| The task |
Gather every line of the entries below that contains the word "people", and treat uppercase and lowercase letters as different.

| Data for processing |
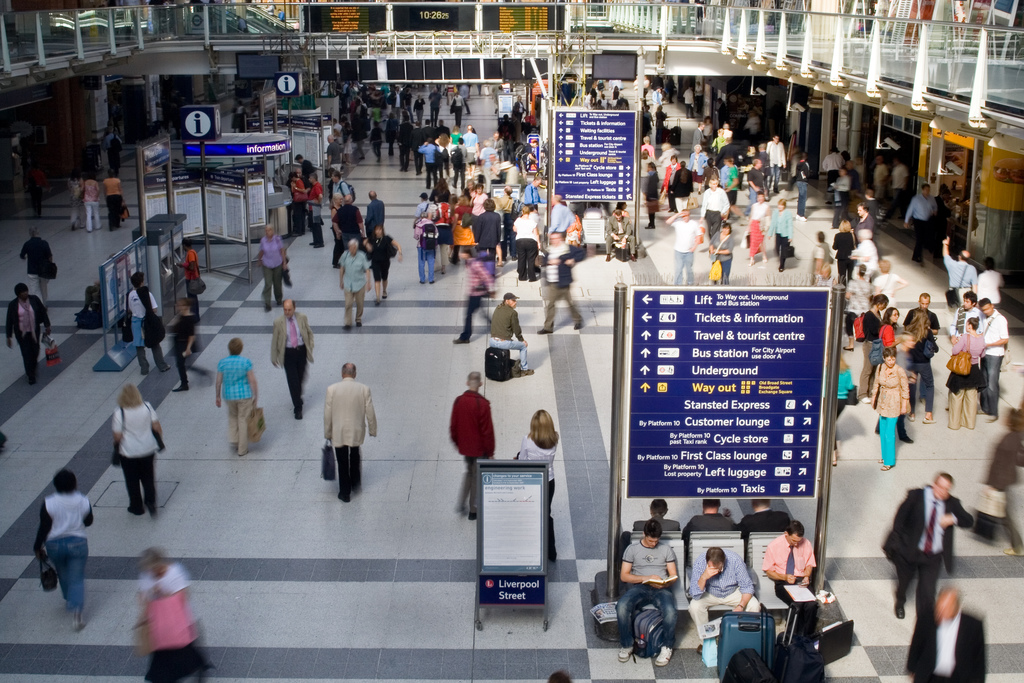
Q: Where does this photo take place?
* * *
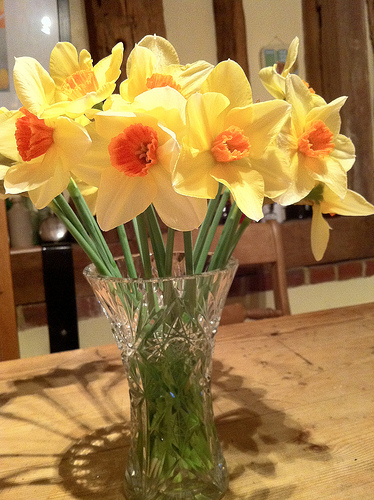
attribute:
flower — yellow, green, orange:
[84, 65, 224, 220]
--
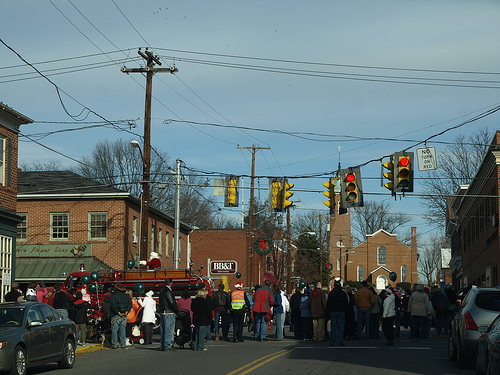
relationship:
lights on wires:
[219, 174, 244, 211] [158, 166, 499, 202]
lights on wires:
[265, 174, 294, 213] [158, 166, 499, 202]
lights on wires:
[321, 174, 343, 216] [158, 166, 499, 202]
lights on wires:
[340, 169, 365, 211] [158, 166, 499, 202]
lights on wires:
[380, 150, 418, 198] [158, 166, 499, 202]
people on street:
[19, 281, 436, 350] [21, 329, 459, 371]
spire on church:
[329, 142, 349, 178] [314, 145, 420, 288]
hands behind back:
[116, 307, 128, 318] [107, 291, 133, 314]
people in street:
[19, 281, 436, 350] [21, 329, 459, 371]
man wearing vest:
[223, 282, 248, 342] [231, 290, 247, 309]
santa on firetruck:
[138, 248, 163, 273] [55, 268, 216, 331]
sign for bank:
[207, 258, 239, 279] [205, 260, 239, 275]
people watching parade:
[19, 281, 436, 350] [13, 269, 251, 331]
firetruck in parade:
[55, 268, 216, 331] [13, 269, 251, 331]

| Result of this exercise |
people on street:
people in street:
people watching parade:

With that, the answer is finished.